**How to complete this task**
Using the listing below, report all lines holding the word "APERTURE".

Top of Input data

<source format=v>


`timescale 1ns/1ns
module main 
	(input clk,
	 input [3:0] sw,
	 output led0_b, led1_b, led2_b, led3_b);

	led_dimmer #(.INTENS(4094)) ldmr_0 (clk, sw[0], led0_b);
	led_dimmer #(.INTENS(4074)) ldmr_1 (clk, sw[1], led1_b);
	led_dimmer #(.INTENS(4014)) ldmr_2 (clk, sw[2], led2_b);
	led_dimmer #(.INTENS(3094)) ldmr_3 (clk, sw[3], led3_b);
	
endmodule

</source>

Bottom of Input data
Top of Input data

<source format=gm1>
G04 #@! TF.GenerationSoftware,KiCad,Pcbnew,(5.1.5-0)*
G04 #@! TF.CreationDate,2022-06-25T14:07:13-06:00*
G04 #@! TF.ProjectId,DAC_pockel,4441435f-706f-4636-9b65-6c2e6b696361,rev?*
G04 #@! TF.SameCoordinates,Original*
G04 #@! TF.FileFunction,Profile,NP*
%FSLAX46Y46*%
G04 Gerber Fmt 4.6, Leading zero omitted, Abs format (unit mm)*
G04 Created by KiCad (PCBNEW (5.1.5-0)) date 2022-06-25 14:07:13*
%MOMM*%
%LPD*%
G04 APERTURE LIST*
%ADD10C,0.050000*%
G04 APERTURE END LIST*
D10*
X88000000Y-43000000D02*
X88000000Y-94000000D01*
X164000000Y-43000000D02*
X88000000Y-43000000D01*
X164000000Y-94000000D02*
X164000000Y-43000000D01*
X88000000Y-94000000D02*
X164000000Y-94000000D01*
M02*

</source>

Bottom of Input data

**Response to this exercise**
G04 APERTURE LIST*
G04 APERTURE END LIST*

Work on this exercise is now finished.